In SO, there are quite a few questions about performance profiling, but I don't seem to find the whole picture. There are many problems, and most Q and A ignore all but a few, or do not justify their proposals.
What is interesting to me. If I have two functions that do the same, and Im interested in the difference in speed, does it make sense to test this without external tools, with timers, or is this influence on the results compiled in testing significantly?
I ask about this because if it is reasonable as a C ++ programmer, I want to know how to do this best, since they are much simpler than using external tools. If that makes sense, let's continue with all the possible traps:
Consider this example. The following code shows two ways to do the same thing:
#include <algorithm> #include <ctime> #include <iostream> typedef unsigned char byte; inline void swapBytes( void* in, size_t n ) { for( size_t lo=0, hi=n-1; hi>lo; ++lo, --hi ) in[lo] ^= in[hi] , in[hi] ^= in[lo] , in[lo] ^= in[hi] ; } int main() { byte arr[9] = { 'a', 'b', 'c', 'd', 'e', 'f', 'g', 'h' }; const int iterations = 100000000; clock_t begin = clock(); for( int i=iterations; i!=0; --i ) swapBytes( arr, 8 ); clock_t middle = clock(); for( int i=iterations; i!=0; --i ) std::reverse( arr, arr+8 ); clock_t end = clock(); double secSwap = (double) ( middle-begin ) / CLOCKS_PER_SEC; double secReve = (double) ( end-middle ) / CLOCKS_PER_SEC; std::cout << "swapBytes, for: " << iterations << " times takes: " << middle-begin << " clock ticks, which is: " << secSwap << "sec." << std::endl; std::cout << "std::reverse, for: " << iterations << " times takes: " << end-middle << " clock ticks, which is: " << secReve << "sec." << std::endl; std::cin.get(); return 0; } // Output: // Release: // swapBytes, for: 100000000 times takes: 3000 clock ticks, which is: 3sec. // std::reverse, for: 100000000 times takes: 1437 clock ticks, which is: 1.437sec. // Debug: // swapBytes, for: 10000000 times takes: 1781 clock ticks, which is: 1.781sec. // std::reverse, for: 10000000 times takes: 12781 clock ticks, which is: 12.781sec.
Problems:
- What timers to use and how to get the processor time actually consumed by the code in question?
- What are the implications of compiler optimization (since these functions just change the bytes back and forth, the most efficient thing, obviously, does nothing at all)?

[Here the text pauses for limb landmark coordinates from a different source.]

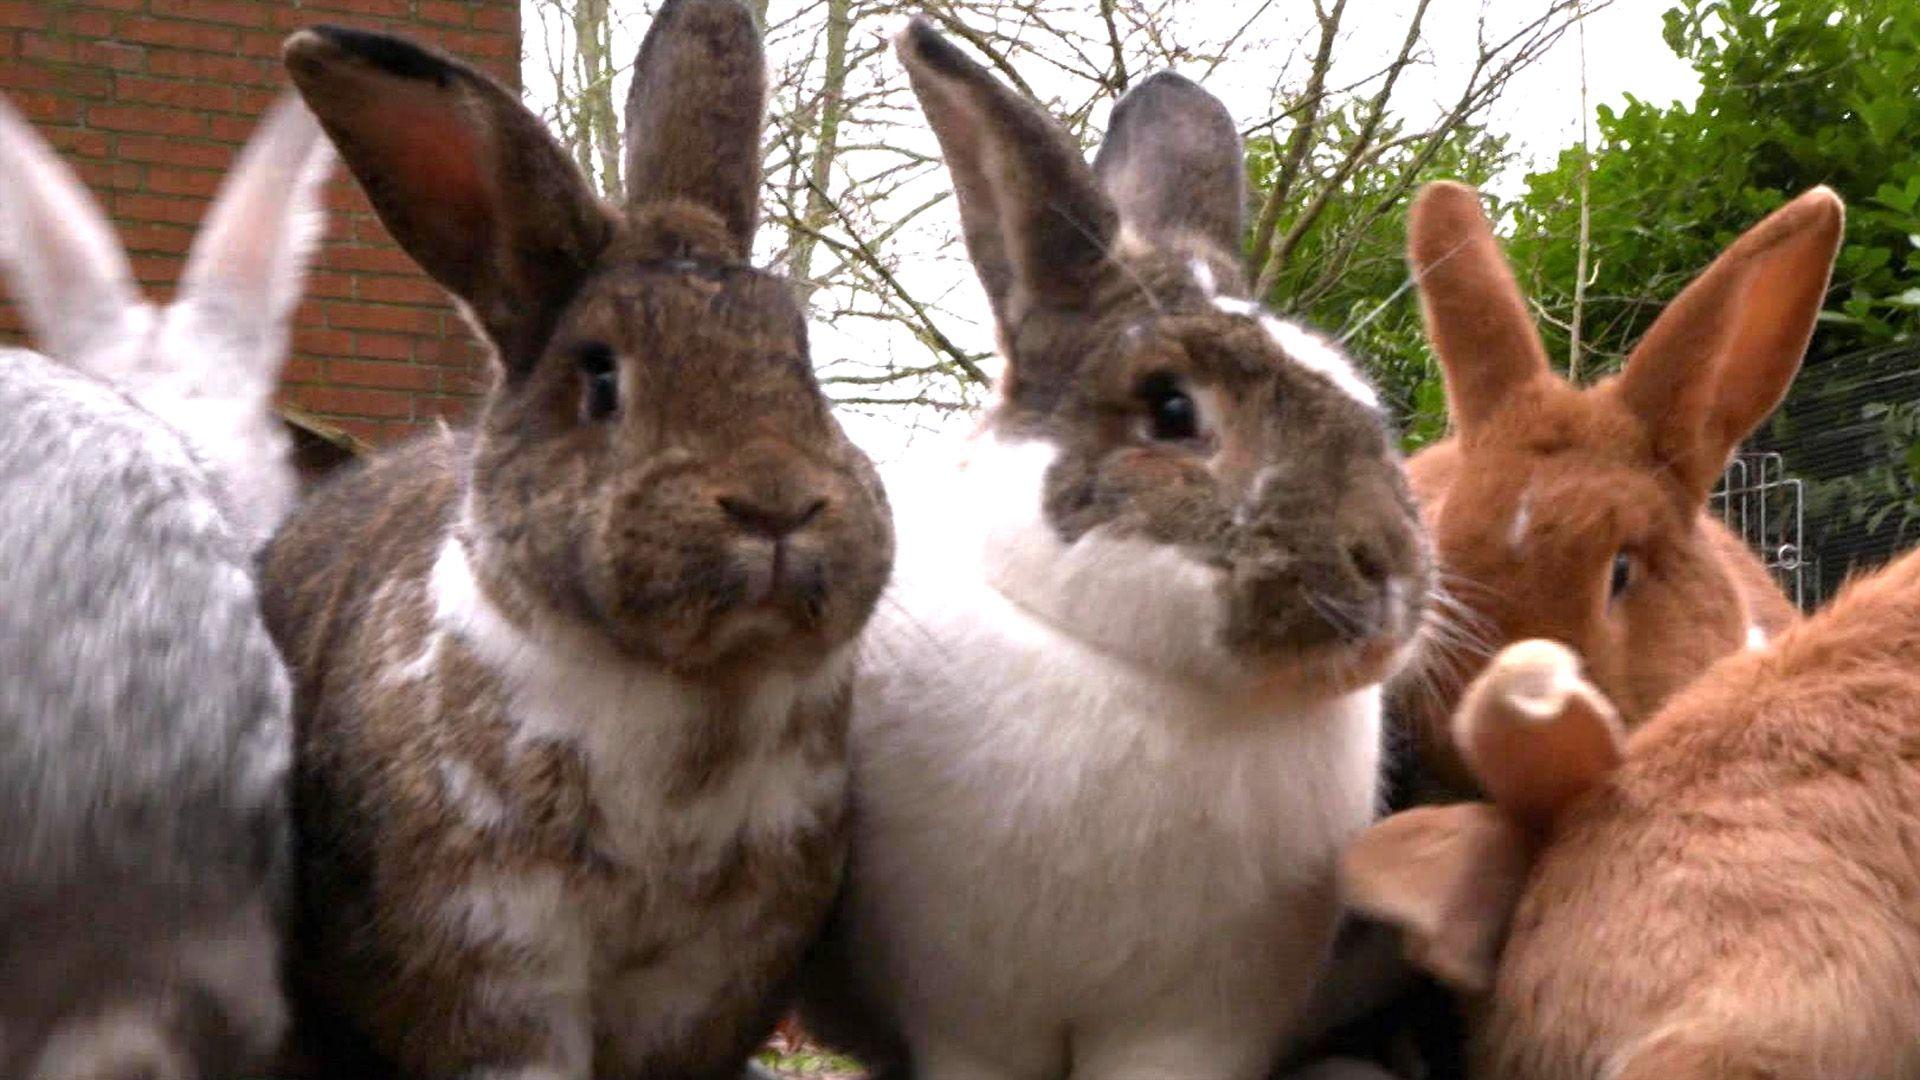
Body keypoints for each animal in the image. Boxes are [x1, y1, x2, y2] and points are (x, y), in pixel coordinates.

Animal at [258, 6, 894, 1078]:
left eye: (801, 361)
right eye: (600, 377)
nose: (776, 504)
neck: (693, 695)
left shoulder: (704, 989)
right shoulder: (491, 968)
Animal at [793, 22, 1432, 1080]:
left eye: (1359, 395)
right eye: (1171, 410)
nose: (1389, 565)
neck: (1137, 678)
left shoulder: (1200, 1022)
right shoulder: (972, 1017)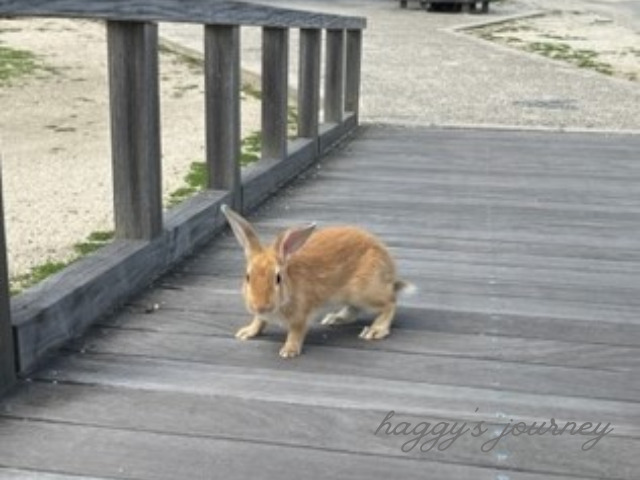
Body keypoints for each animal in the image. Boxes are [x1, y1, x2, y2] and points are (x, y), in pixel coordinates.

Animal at [220, 204, 412, 358]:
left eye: (278, 278)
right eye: (247, 276)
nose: (260, 306)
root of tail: (389, 269)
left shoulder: (301, 315)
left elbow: (296, 332)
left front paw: (289, 351)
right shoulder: (262, 316)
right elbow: (259, 322)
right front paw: (246, 332)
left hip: (364, 291)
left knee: (390, 303)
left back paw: (375, 330)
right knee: (354, 309)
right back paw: (335, 318)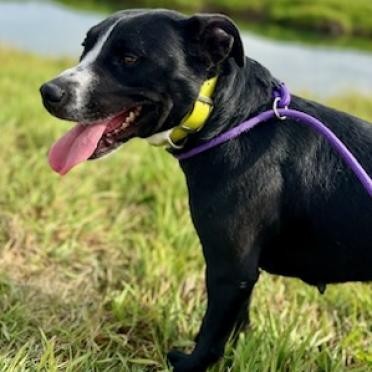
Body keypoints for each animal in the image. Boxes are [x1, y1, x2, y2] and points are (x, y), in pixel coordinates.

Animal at [39, 8, 370, 372]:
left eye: (129, 58)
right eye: (86, 47)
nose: (48, 92)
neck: (228, 119)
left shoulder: (230, 270)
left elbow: (211, 337)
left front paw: (189, 364)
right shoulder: (243, 274)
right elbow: (236, 325)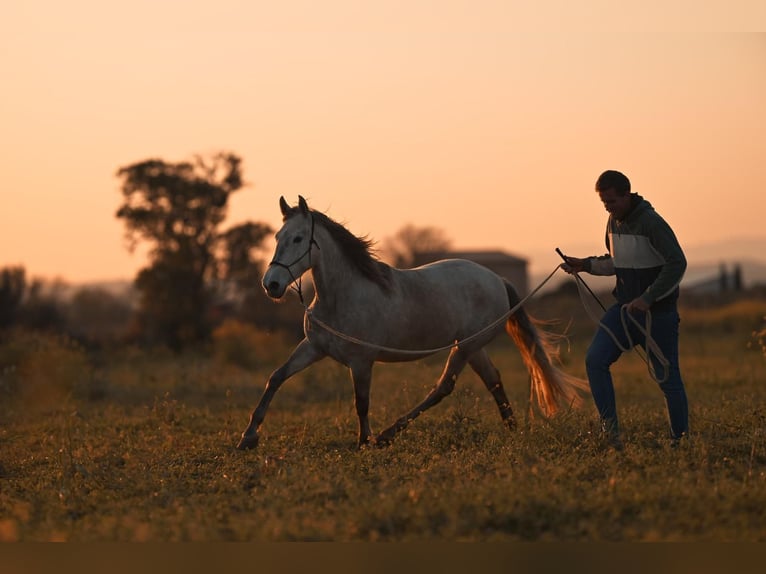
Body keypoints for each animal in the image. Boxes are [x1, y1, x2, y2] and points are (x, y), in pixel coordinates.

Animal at [237, 195, 589, 450]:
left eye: (298, 239)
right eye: (277, 236)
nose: (272, 285)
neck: (342, 296)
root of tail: (496, 279)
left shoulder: (361, 361)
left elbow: (361, 402)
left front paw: (364, 442)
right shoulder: (312, 348)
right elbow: (276, 377)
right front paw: (248, 437)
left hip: (466, 347)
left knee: (443, 387)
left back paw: (387, 435)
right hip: (473, 347)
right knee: (494, 381)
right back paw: (512, 430)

- Given the results presented here, do you think they are accurate (I can assure you that multiple runs give very similar results)? If so, can you explain how std :: reverse becomes so fast, given the simplicity of the user-defined function. I do not have the source code from the vC ++ version that I used for this test, but here is the implementation from GNU. It comes down to the iter_swap function, which is completely incomprehensible to me. Is this expected to work twice as fast as this custom function, and if so, why?
Contemplations:
It seems that two high-precision timers are offered: clock () and QueryPerformanceCounter (in windows). Obviously, we would like to measure the processor time of our code, and not the real time, but, as I understand it, these functions do not provide this functionality, so other processes in the system will interfere with the measurements. This page in the gnu c library seems to contradict this, but when I set a breakpoint in vC ++, the debugged process gets a lot of clock cycles even though it was paused (I did not test it under gnu). Do I have no alternative counters for this, or do we need at least special libraries or classes for this? If not, is there enough hours in this example or will there be a reason for using QueryPerformanceCounter?
What can we know for sure without debugging, disassembling and profiling? Is something really going on? Is function call strict or not? When checking in the debugger, the bytes actually change places, but I would rather learn from the theory why than from testing.
Thanks for any guidance.
Update
Thanks to a tip from tojas, the swapBytes function now works as fast as std :: reverse. I did not understand that a temporary copy in the case of a byte should only be case-sensitive and therefore very fast. Elegance can dazzle you.
inline void swapBytes( byte* in, size_t n ) { byte t; for( int i=0; i<7-i; ++i ) { t = in[i]; in[i] = in[7-i]; in[7-i] = t; } }
Thanks to a tip from ChrisW, I found that in windows you can get the actual cpu time spent on the process (read: yours) Windows Management Tool . It definitely looks more interesting than a high precision counter.